No fellow shall work with him or in any way keep fellowship with him, until he has served his lawful time with the Master whom he left  and has given him entire satisfaction and brings a certificate from his Master aforesaid. No apprentice shall ransom himself from his Master unless he intends to marry, with his Master’s consent, or there is other sufficient reasons which urge him or his Master to this measure.

45. -  If an apprentice deems that he has not been justly dealt with by his Master, in any way they may have agreed upon, then the apprentice may bring him before the Craftsmen and Masters who are in that district, so that an explanation and redress may take place as the case may be.

46. -  Every Master who has a Book in the district of Strasbourg shall pay every year at Christmas a half-florin into the funds of Strasbourg, until the debt is paid which is due to those funds. 

47. -  And every Master who has a Book and whose building is finished, and who has no more work whereby he can employ the fellows, shall send his Book and the money in his possession, which belongs to the Fraternity, to the Work Master at Strasbourg.

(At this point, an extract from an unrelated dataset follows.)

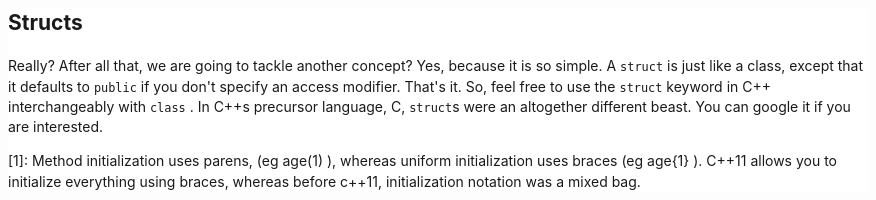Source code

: ## Structs

Really? After all that, we are going to tackle another concept? Yes, because it is so simple. A `struct` is just like a class, except that it defaults to `public` if you don't specify an access modifier. That's it. So, feel free to use the `struct` keyword in C++ interchangeably with `class` . In C++s precursor language, C, `struct`s were an altogether different beast. You can google it if you are interested.

[1]: Method initialization uses parens, (eg age(1) ), whereas uniform initialization uses braces (eg age{1} ). C++11 allows you to initialize everything using braces, whereas before c++11, initialization notation was a mixed bag.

48. -  It was resolved on the day at Regensburg, four weeks after Easter, in the year, counting from God’s birth, one thousand four hundred and fifty nine on St. Mark’s day, that the Work Master Jost Dotzinger, of Worms, of the building of our dear Lady’s minster, the high chapter of Strasbourg, and all of his successors on the same work, should be the Supreme Judge of our Fraternity of Masonry, and the same was also afterward determined on at Spires, at Strasbourg, and again at Spires in the year 1459, on the 9th day of April.


1. - According to some Masonic authors, some 17 contractors of the cathedrals of Regensburg, Strasburg, Vienna, Basel, Bern, Passau, Salzburg, Cons­tance, Weissenau, Landshut, Ingolstadt, Weissenberg, Esslingen, Amberg, Hassfurt, Ochsenfurt and Cologne were present at the meeting of Regensburg. The presence of various Masters and Companions was also noted.

2. - The Statutes of Regensburg were to be read once a year to the members of the community. A copy of these statutes was given to all contractors, who had to give them back at the end of their project.

3. - We have preferred, in our transcription, the term: Fraternity to: Association, Brotherhood, Community, Company, Corporation, Fellowship, or Guild, as often used by transcribers. The following definitions are those of the New Oxford American Dictionary:

- Association - A group of people organized for a joint purpose.

- Brotherhood - An association, society, or community of people linked by a common interest, religion, or trade.

- Community - A group of people living together in one place.

- Company - A number of individuals gathered together, esp. for a particular purpose

- Fellowship - A group of people meeting to pursue a shared interest or aim.

- Corporation - A company or group of people authorized to act as a single entity (legally a person) and recognized as such in law.

- Fellowship - A group of people meeting to pursue a shared interest or aim.

- Fraternity - A group of people sharing a common profession or interests.

- Guild - An association of craftsmen or merchants, often having considerable power.

4. - Gulden, blappart, pfennig - Ancient coins in use in the Holy Roman Empire, dating back to the time of Charlemagne.